8. Pour les mêmes motifs de fait que ceux exposés au point 6 de la présente ordonnance, le préfet de police de Paris n’a pas porté au droit de Mme B… C… au respect de la vie privée et familiale en France une atteinte disproportionnée par rapport aux buts en vue desquels l’arrêté en litige a été pris. Par suite, le moyen tiré de la méconnaissance des stipulations de l’article 8 de la convention européenne de sauvegarde des droits de l’homme et des libertés fondamentales doit être écarté.
9. En quatrième lieu, pour les mêmes motifs de fait que ceux exposés aux points 6 et 8 de la présente ordonnance, le moyen tiré de ce que l’arrêté du préfet de police de Paris serait entaché d’une erreur manifeste d’appréciation au regard de la situation personnelle de Mme B… C… doit être écarté.
10. En dernier lieu, il ne ressort ni des termes de l’arrêté, ni des autres pièces du dossier que Mme B… C… aurait sollicité son admission au séjour sur le fondement des dispositions des articles L. 423-23 et L. 435-4 du code de l’entrée et du séjour des étrangers et du droit d’asile ou que le préfet de police de Paris aurait examiné d’office la situation de la requérante au regard de ces dispositions.

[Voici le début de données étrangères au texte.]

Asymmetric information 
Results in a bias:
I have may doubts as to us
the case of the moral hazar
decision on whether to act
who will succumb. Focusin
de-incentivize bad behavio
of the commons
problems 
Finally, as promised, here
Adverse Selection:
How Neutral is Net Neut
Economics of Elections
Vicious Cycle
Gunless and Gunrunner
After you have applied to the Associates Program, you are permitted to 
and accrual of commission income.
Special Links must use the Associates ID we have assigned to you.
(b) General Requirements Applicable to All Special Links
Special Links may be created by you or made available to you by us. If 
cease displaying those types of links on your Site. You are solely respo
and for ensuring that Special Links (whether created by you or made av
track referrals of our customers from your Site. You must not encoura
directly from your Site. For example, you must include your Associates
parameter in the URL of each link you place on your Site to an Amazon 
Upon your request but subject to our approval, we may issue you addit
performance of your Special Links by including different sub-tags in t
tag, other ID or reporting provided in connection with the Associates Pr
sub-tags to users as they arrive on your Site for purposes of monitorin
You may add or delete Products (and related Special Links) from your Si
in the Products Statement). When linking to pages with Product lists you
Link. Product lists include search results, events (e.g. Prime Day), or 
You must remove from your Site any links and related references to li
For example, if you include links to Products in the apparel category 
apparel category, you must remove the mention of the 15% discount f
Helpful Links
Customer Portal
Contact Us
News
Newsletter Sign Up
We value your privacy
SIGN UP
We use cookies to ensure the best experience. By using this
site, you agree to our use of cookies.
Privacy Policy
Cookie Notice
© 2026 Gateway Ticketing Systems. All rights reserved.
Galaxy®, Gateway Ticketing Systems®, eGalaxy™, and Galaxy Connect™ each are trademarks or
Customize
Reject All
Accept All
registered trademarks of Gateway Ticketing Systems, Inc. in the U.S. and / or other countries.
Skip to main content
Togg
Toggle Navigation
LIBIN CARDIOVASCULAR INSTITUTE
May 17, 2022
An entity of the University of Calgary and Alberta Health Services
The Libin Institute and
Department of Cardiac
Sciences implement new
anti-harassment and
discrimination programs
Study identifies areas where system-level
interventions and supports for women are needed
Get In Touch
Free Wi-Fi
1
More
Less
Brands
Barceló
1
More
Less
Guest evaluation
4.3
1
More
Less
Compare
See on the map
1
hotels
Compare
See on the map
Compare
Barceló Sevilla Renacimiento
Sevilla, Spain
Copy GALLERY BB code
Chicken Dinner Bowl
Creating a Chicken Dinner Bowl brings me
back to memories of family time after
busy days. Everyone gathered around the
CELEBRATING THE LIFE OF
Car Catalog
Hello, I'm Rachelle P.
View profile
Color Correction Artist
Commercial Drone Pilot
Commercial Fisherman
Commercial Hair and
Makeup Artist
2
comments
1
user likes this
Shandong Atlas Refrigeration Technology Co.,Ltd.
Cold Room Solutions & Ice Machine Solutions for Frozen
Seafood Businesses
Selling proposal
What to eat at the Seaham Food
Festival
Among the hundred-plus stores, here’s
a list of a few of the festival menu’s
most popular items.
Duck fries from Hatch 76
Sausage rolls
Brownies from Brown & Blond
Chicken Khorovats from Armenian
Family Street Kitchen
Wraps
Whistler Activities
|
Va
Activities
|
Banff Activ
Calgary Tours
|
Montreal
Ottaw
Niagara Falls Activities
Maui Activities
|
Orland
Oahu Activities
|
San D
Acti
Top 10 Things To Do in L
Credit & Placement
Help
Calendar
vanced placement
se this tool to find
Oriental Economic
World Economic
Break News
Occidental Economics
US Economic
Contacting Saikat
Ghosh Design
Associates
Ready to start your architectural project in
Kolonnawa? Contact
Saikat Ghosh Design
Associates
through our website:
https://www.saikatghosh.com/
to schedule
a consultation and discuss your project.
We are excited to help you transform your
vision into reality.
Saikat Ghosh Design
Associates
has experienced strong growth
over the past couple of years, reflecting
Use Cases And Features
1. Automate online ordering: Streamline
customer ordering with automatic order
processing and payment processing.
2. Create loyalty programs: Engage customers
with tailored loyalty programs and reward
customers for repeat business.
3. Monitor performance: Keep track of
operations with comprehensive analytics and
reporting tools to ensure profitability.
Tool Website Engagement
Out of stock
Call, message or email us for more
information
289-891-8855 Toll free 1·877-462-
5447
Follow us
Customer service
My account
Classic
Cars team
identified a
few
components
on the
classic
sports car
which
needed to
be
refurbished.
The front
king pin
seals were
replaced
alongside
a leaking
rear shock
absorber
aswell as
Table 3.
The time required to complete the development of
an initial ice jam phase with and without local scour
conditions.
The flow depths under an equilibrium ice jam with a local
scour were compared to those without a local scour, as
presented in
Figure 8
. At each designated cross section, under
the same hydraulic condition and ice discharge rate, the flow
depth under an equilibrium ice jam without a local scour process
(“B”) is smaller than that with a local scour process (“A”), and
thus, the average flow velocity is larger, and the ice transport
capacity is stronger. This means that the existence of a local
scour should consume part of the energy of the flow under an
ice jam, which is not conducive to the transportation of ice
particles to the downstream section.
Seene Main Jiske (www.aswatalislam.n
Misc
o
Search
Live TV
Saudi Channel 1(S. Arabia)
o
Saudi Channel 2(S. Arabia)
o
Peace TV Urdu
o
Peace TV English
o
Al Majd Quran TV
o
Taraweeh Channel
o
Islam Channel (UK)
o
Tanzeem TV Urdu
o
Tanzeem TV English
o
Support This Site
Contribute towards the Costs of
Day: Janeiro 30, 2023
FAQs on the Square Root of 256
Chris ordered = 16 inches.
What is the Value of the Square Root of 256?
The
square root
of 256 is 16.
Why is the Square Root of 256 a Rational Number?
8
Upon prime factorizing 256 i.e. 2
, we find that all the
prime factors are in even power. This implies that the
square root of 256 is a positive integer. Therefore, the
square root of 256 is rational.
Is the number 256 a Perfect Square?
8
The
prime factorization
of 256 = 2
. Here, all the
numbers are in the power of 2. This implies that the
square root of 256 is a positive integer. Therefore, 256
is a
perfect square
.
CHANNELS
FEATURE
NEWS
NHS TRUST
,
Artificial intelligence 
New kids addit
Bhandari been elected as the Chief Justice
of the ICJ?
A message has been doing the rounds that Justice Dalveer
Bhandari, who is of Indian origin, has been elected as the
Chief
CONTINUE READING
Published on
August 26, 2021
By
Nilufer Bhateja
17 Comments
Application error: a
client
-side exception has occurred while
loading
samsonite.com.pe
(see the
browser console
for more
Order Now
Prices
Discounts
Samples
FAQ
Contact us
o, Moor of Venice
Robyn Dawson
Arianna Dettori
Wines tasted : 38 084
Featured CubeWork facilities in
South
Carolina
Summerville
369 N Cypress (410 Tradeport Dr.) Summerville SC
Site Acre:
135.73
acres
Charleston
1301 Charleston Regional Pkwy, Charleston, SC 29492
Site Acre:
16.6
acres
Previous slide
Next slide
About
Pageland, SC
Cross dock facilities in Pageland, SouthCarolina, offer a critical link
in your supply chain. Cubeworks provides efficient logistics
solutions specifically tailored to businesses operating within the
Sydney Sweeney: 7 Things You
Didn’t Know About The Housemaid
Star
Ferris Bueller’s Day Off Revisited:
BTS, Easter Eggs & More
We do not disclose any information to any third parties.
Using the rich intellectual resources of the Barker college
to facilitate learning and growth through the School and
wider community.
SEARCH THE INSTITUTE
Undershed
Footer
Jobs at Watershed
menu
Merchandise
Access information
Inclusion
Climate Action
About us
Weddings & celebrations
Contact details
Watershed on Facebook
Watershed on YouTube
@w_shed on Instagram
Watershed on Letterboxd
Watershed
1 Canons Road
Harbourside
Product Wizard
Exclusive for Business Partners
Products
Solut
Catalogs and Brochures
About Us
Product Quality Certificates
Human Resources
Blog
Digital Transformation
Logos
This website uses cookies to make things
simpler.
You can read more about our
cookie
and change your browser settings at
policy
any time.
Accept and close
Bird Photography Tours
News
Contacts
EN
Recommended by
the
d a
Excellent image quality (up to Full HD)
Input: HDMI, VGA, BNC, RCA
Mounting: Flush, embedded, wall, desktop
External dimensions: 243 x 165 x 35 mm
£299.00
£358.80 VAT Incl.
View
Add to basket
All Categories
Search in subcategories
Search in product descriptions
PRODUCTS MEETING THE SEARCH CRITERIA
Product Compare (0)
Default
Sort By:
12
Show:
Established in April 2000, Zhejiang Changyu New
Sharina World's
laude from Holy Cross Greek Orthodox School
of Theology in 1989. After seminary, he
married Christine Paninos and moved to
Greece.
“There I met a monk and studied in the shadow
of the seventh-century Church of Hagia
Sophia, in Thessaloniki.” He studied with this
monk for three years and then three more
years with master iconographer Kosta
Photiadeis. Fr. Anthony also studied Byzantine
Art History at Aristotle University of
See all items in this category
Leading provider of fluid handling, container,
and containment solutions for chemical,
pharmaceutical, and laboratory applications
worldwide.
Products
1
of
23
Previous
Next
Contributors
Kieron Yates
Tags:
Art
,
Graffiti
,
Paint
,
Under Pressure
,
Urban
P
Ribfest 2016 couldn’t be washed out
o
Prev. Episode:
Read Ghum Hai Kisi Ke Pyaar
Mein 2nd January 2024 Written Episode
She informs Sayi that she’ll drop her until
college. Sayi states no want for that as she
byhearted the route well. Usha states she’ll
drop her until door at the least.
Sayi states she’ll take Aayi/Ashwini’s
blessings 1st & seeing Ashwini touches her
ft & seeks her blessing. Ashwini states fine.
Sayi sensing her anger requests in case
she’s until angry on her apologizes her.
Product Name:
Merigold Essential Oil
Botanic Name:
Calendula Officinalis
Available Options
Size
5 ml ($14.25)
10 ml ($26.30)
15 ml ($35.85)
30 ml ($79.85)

Dans ces conditions, le moyen tiré de ce que l’arrêté en litige méconnaîtrait ces dispositions, qui est inopérant, ne peut qu’être écarté.
11. Il résulte de tout ce qui précède que la requête d’appel de Mme B… C… est manifestement dépourvue de fondement et doit être rejetée en application du dernier alinéa de l’article R. 222-1 du code de justice administrative. Par voie de conséquence, les conclusions présentées à fin d’injonction et d’astreinte, ainsi que celles présentées au titre de l’article L. 761-1 du code de justice administrative doivent, également, être rejetées.
ORDONNE :
Article 1er : La requête de Mme B… C… est rejetée.
Article 2 : La présente ordonnance sera notifiée à Mme A… D… B… C….
Copie en sera adressée au préfet de police de Paris.
Fait à Paris, le 3 juin 2026.
Le président de la 5ème chambre,
A. BARTHEZ
La République mande et ordonne au ministre de l’intérieur en ce qui le concerne ou à tous commissaires de justice à ce requis en ce qui concerne les voies de droit commun contre les parties privées, de pourvoir à l’exécution de la présente décision.